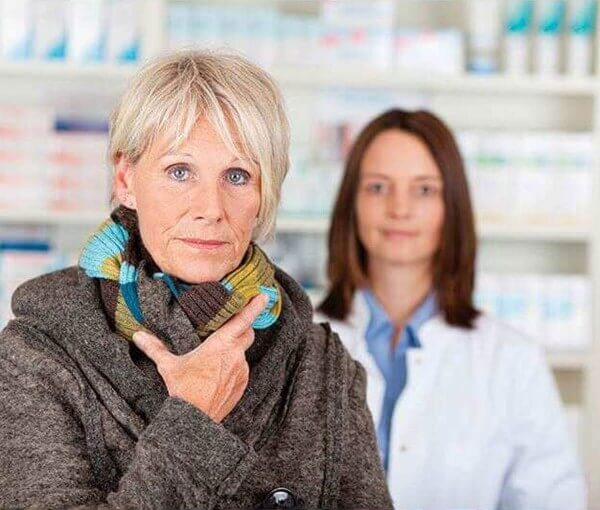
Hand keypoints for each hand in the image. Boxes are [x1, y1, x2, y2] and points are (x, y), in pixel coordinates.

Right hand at [132, 294, 268, 422]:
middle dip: (243, 328)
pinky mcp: (242, 385)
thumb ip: (155, 348)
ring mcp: (241, 371)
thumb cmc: (183, 390)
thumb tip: (138, 335)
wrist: (195, 420)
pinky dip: (233, 368)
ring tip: (216, 358)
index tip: (263, 295)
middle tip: (232, 326)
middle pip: (247, 333)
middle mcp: (236, 355)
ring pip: (243, 353)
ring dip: (234, 351)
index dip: (254, 306)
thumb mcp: (168, 365)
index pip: (243, 320)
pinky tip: (218, 375)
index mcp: (221, 344)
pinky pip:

_EXERCISE GOAL:_
Please print the lines from the one containing "pinky mcp: (242, 385)" through the last line of the material, exactly, and leave out all other lines.

_REPLY TO THE EXERCISE:_
pinky mcp: (242, 385)
thumb ip: (155, 348)
ring mcp: (241, 371)
thumb cmc: (183, 390)
thumb tip: (138, 335)
wrist: (195, 420)
pinky dip: (233, 368)
ring tip: (216, 358)
index tip: (263, 295)
middle tip: (232, 326)
middle pip: (247, 333)
middle mcp: (236, 355)
ring pip: (243, 353)
ring dip: (234, 351)
index dip: (254, 306)
thumb mcp: (168, 365)
index pip: (243, 320)
pinky tip: (218, 375)
index mcp: (221, 344)
pinky pip:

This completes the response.